Knowlton, without consulting anyone, began at this time to take
some interest in the possibility of a job elsewhere. After a few weeks, he
found that a new laboratory of considerable size was being organized in a
nearby city and that the kind of training he had would enable him to get a
project-head job equivalent to the one he had at the lab with slightly more
money.
He immediately accepted it and notified Jerrold by a letter, which
he mailed on a Friday night to Jerrold's home. The letter was quite brief, and
Jerrold was stunned. The letter merely said that he had found a better
position; that there were personal reasons why he didn't want to appear at the
lab any more; that he would be glad to come back at a later time from where he
would be, some 40 miles away, to assist if there was any mixup at all in the
past work; that he felt sure that Fester could, however, supply any leadership
that was required for the group; and that his decision to leave so suddenly was
based on some personal problems - he hinted at problems of health in his
family, his mother and father. All of this was fictitious, of course. Jerrold
took it at face value but still felt that this was very strange behavior and
quite unaccountable, for he had always felt his relationship with Knowlton had
been warm and that Knowlton was satisfied and, as a matter of fact, quite happy
and productive.
Jerrold was considerably disturbed, because he had already decided
to place Fester in charge of another project that was going to be set up very
soon. He had been wondering how to explain this to Knowlton, in view of the
obvious help Knowlton was getting from Fester and the high regard in which he
held him. Jerrold had, as a matter of fact, considered the possibility that
Knowlton could add to his staff another person with the kind of background and
training that had been unique in Fester and had proved so valuable.
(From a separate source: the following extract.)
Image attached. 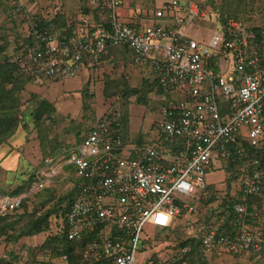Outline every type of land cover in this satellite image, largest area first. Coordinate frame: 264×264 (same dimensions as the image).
<instances>
[{"label":"built area","instance_id":"obj_1","mask_svg":"<svg viewBox=\"0 0 264 264\" xmlns=\"http://www.w3.org/2000/svg\"><path fill=\"white\" fill-rule=\"evenodd\" d=\"M123 1L103 0L109 21L86 23L70 36L35 30L36 45L11 58L28 77L64 80L77 77L87 64L99 65L110 48L125 46L135 65H150L163 103L157 136L148 144L127 142L116 113L113 120L97 121L66 163L45 159L34 192L49 186L66 164L74 165L82 180L67 212L51 217L44 232L47 238H66L75 249L73 257L63 252L20 264H172L191 247L154 252L142 239L145 226L173 230L180 219L197 217L199 203H184L179 196L194 195L200 202L213 185L209 175L219 170L229 175L232 166L236 172L227 182L225 209L234 221L227 227L220 208L213 220L196 219L195 231L206 254L259 249L264 199L256 210L250 200L264 198V22L223 19L211 0H170L153 11L157 22L133 26L119 15ZM13 12L24 16L29 29L40 20L23 4ZM206 23L216 24L209 39ZM26 197L0 196V216L19 210Z\"/></svg>","mask_w":264,"mask_h":264},{"label":"rangeland","instance_id":"obj_2","mask_svg":"<svg viewBox=\"0 0 264 264\" xmlns=\"http://www.w3.org/2000/svg\"><path fill=\"white\" fill-rule=\"evenodd\" d=\"M240 1L242 3L243 1H246V7L243 6L244 4H241L239 11L237 12L240 16V19H242L247 24H250L251 22H264V17L262 18V16H264V10L262 13H260V11L258 12L257 10L258 8L264 6V0ZM230 3H232V8L229 11L232 12L237 8L239 0H211L213 8L218 9L221 12L223 11V8L227 7ZM17 4H20V1H18ZM253 8L256 10L252 11ZM33 10H31V12L41 11L35 9ZM125 21L132 23L131 20ZM151 24L152 23H150V25ZM215 26V23L204 24V28H206L204 37L206 39L210 38L212 30L215 28ZM119 67V63L113 66V72H117L116 70H119ZM144 71L146 75H150L147 70ZM43 80L44 83L52 81V79L45 77ZM123 87L124 89L122 90L121 94L117 95L119 98H115L114 102L109 101V103H112V105L116 107L117 111L119 110V112H121L124 116H127L129 113L127 108L131 103L130 99L132 98L133 100H137L138 94L133 93L130 95L129 89L131 88H129V79H126V81L123 80ZM133 97L136 98L134 99ZM155 97V101L151 97L149 98L152 99L153 103L158 104L159 106L156 105L158 108L155 110L151 109L148 113H151L150 115H152L155 120L159 121L160 118L158 119L157 115H159L163 103L158 99L161 98L158 93ZM174 98L180 99L179 96H175ZM93 100L94 98L91 94L86 95L84 97V103L81 107L82 111L77 116L65 115L63 112L59 115L56 114L54 117L55 120L48 122L45 125L48 132L45 131L46 129H42L44 131V133H42L43 137L47 138L49 142H46V146L44 148L40 143H37V146L34 148L31 147L30 149H33V151L32 153H28V158L25 157L23 153H19L18 161L15 160L14 157L5 159L7 147L4 146L3 148H0V194H3L2 196H12L13 194L17 196L23 194L27 195L26 199L24 200V208H22L19 213L14 215L12 219L7 218L6 220L7 223H15L16 229L11 230V228L7 232L10 236L9 238H7L8 235L0 236V264H20L21 260L24 258L30 263H33L41 258H47L48 256L53 259L58 257L57 255L53 254L52 247H47L46 249L43 248V245L49 240L47 236H44L45 240L43 244H40L42 239L41 237H43L42 233L39 237L40 239L38 238L37 240L33 239L34 236H26L20 239H17V237L19 236L20 229L28 223L30 218L36 215V211H39L37 214L41 213L43 210V208H41L42 205H46L45 210L48 209L52 211L53 217L63 213L66 206L70 204L72 197L76 194V189L82 180L77 176L74 165L66 164L64 172L55 177L49 186L44 188V190H39V192L33 191V185L35 183L36 177L38 176L35 171L38 170L39 173L46 171V158H54L56 160L62 161L61 163L64 164L71 158L72 154L77 152L75 148L82 141L83 134H87L86 130L88 128L86 129V127L88 125L86 124L88 123V120L92 121L93 118L95 120L97 116L96 112L90 110L91 107L94 106ZM148 102L151 103L150 100H148ZM34 104L35 101L33 100L25 101L22 108L23 113H29ZM25 120L28 121L27 125L22 127L24 128L25 132L23 129H20L14 137V143L18 146L22 145V147L27 144L25 141H28L25 140V133L27 136L35 134L38 140L41 136V133L39 135V131L34 127L31 119L26 118ZM24 150L25 149H23V151ZM11 162L12 165H10ZM34 174H36L35 179L33 177ZM228 178L229 177L227 174V181H222L223 183H219V187L214 185L215 188H213V191L206 193L200 202L195 200L194 195L190 197L180 195L179 197L182 198L184 203H189L191 205H198L199 203V215L197 217L192 216L189 220L180 219L178 226L173 230L163 229L151 224H147L144 228L142 236V239L146 243L145 245L152 246L154 252L156 251L163 252L164 254H174L176 251H179L182 248V246H180L181 243L187 239L196 238L198 241H200V236L195 231L196 218L203 223L208 221L218 209L226 208L228 204V199L226 197V187H228L227 182H229ZM220 185H222V187ZM152 255V252L146 251L147 257ZM225 255L226 253L219 252L207 253L205 255L203 249L201 253L203 261H206L205 264H249L247 260H245V262L244 260L232 257V255L229 256V258H225ZM195 258L196 259L194 263H197L199 258Z\"/></svg>","mask_w":264,"mask_h":264},{"label":"crops","instance_id":"obj_3","mask_svg":"<svg viewBox=\"0 0 264 264\" xmlns=\"http://www.w3.org/2000/svg\"><path fill=\"white\" fill-rule=\"evenodd\" d=\"M19 1L20 4H23L27 10L35 9L43 11L44 9H48L50 12L55 0H32L31 2L29 0ZM169 1L170 0H124L118 12L124 20H131L133 26L145 24L150 25V23L153 24L154 22H157V20H154L152 16L153 11L162 7ZM61 2L64 4V12L66 13L68 26L74 27V30L76 31L84 29L86 23L96 25L109 21L107 12H103L102 10L101 12H98L95 9L97 0H61ZM18 5H12L13 9ZM12 14L13 10L11 9V15ZM71 15L74 17L71 18ZM3 24H6L9 29H15L16 32L21 35L20 41L23 40L24 42H29L28 39L30 38L28 32L30 29L24 16L13 14L11 17L7 18V16L0 9V26ZM11 41L12 42L8 51L9 54L14 51L15 47V42L12 38ZM118 63L120 64L119 70H116L117 72H113V66ZM144 70H147L150 75H146ZM126 79H129V88H131L129 91L138 94V99H135L137 96L133 97L135 100L132 98L130 99L131 103L127 108L129 113L127 116H124L121 112H119V110L117 111L116 107L113 106L112 103H109V101L114 102V99L119 97L115 94L107 97L106 94L122 91L124 89L123 80L126 81ZM157 93L159 95L161 94L154 81L150 65H135L132 62V55L129 49L125 46H120L110 48L109 53L103 57L101 63L94 68L90 67L89 64L85 65L79 75L75 78L52 80L51 82L49 81L45 83L43 79L41 81L31 79V81L25 86L23 99L28 101L31 96H35L39 99H46L56 108L57 115L63 112L65 115L77 116L82 111L81 107L84 103V97L91 94L94 98V106L91 107L90 110L96 112L97 116L95 120L94 118L92 121L88 120V123L86 124L88 125L86 129H88L86 130V133H88L91 127L101 119L113 120L117 112L121 115L125 140L129 143L145 145L150 143L157 136L155 126L157 120L150 115L151 113H148L151 109L155 110L158 108L156 107L158 104L152 102V99L154 100ZM158 99L160 100V98ZM148 100H150L151 103H149ZM157 116L159 119L160 112ZM20 129L24 130L22 127ZM85 135L83 134V137ZM25 136V140L28 141H25L27 144L23 147L22 145L18 146L14 143L15 136L8 144L0 146V148H3L4 146L7 147L5 159L14 157V159L18 161L19 153H23L25 157H29L28 153H32L33 151V149L31 150L30 148H34L37 146V143L39 144L40 142L35 134L27 136L25 133ZM23 149L25 150L23 151ZM10 165H12V162ZM226 177L227 174L224 171L219 170L209 175V181L213 184V186L216 185L219 187V183L226 180ZM220 186L222 187V185ZM252 200V205L250 202L252 210H256L261 207L263 200L256 201L257 199L254 197L251 201ZM214 215L212 217H214ZM212 217H210L209 220H213L214 218ZM228 217L229 215H226V218L224 219H226V226L230 227L234 219L228 220ZM258 224L259 222L255 220L254 225L258 226ZM40 235L41 234L34 236L33 239L37 240ZM42 236L40 244H43L45 240V233H42ZM225 253V258H229V256L232 255V257L236 259L244 261L247 260L249 264H264V244L259 249H255L248 253ZM204 254L206 255V253Z\"/></svg>","mask_w":264,"mask_h":264},{"label":"trees","instance_id":"obj_4","mask_svg":"<svg viewBox=\"0 0 264 264\" xmlns=\"http://www.w3.org/2000/svg\"><path fill=\"white\" fill-rule=\"evenodd\" d=\"M19 0H0V9L2 12L8 17H11V9H13V6L18 5ZM32 0H30L31 2ZM237 1V0H234ZM251 1V0H250ZM253 1V0H252ZM263 3V2H261ZM11 4V5H10ZM241 4H244L243 6L246 7V1H243V3L239 0L238 6L235 9V11L230 12L232 8V3L228 4L227 7L223 8L222 16L225 19V16L228 17H237L240 18L238 15L239 7ZM13 5V6H12ZM103 5V0H97L95 4V9L98 12H101V7ZM262 5V4H261ZM55 9V14L53 15V18H47L46 16L49 14L48 9H44L43 11H35L31 12L33 13V16L39 17L40 20L35 22V26L30 28L29 30V42H24L23 40L20 41L21 35L16 32L15 29H9L6 24H3L0 26V146L3 144H8L9 141L17 134L19 129L25 125H27V122L25 119L30 118L32 123L34 124V127L39 131V135L41 133V136L39 137V142L43 146V148L46 146V142H49L47 138L43 137L44 129H46L45 125L48 122H52L55 120L56 115V108L53 106L52 103H50L46 99H39L35 96H31L29 101H35L34 106L32 109H30L29 113L25 114L23 113V105L25 103V100L23 99V92L25 91V86L28 82L31 81V77L26 76L23 74L16 63L11 61L13 53L24 51L28 47H32L36 45V40L34 37V31L35 30H43L48 29L50 31L58 30L60 32H63L65 36L71 35L74 31V27L68 26L67 23V17L66 13L64 12V4L61 2V0H55L52 8L50 10ZM256 9H252V11H255ZM258 12L262 13L264 10V6L257 9ZM228 11V13H227ZM264 14V13H263ZM15 15V14H14ZM74 16L71 15V18ZM264 16H262L263 18ZM98 25V24H97ZM73 35V34H72ZM11 38L15 42L14 51L10 54L8 53L10 45H11ZM26 41V40H25ZM121 86V84L119 83ZM122 90V89H121ZM122 91L114 92V93H107L106 96H113L120 95ZM134 92H130V95ZM127 97V96H126ZM125 125V124H124ZM43 129V130H42ZM45 131L48 132L46 129ZM46 134V133H45ZM48 135V134H46ZM231 169H228V177L229 181L233 180L234 174L236 172L235 167H229ZM38 170L35 171L37 174ZM36 174L33 175L34 179ZM37 178V177H36ZM33 179V180H34ZM213 188L215 186H211L208 190L213 191ZM44 190V189H43ZM39 192V191H36ZM1 195V194H0ZM3 195V194H2ZM1 195V196H2ZM14 195V194H13ZM12 195V196H13ZM24 195V194H23ZM17 195H14L13 197H16ZM21 196V195H18ZM205 196V195H204ZM257 200L256 201H262L264 198L261 196L254 197ZM203 199V198H202ZM252 199V198H251ZM72 200V199H71ZM71 202V201H70ZM251 205L253 200L251 201ZM25 201L23 202L21 208L13 213H9L5 216H0V236L8 235L7 238H9V234L7 233L11 228V230L16 229L15 223H7V218L12 219L14 215L20 212L22 208H24ZM46 205H42L41 208L43 210L40 214H37L30 218L28 220V223L25 224L21 229L19 236L17 239H20L22 237L26 236H36L41 233H44L48 230L49 224H50V218L52 217V211L46 209ZM45 210V211H44ZM68 209H65L62 214H65ZM229 212V213H228ZM224 213H228L229 217L228 220L234 219V215L232 211H227L225 209ZM225 215V214H224ZM49 240L47 243L43 245V248L46 249L47 247H52L53 254L54 255H61L63 252L69 253L71 257H73L72 253L74 252L75 246L68 242L66 238L64 237H52L48 238ZM200 241H198L196 238H189L186 241L182 242L180 246L189 245L191 248L190 250L182 255H178L176 259L172 262V264H205L206 261H203L201 253L202 248L200 246ZM62 245V246H61ZM195 257L199 258V261L197 263L195 262Z\"/></svg>","mask_w":264,"mask_h":264}]
</instances>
Jerrold did not make any attempt to meet Knowlton. In a way he
felt aggrieved about the whole thing. Fester, too, was surprised at the
suddenness of Knowlton's departure and when Jerrold, in talking to him, asked
him whether he had reasons to prefer to stay with the photon group instead of
the project for the air force that was being organized, he chose the air force
project and went on to that job the following week. The photon lab was hard
hit. The leadership of the lab was given to Link with the understanding that
this would be temporary until someone could come in to take over.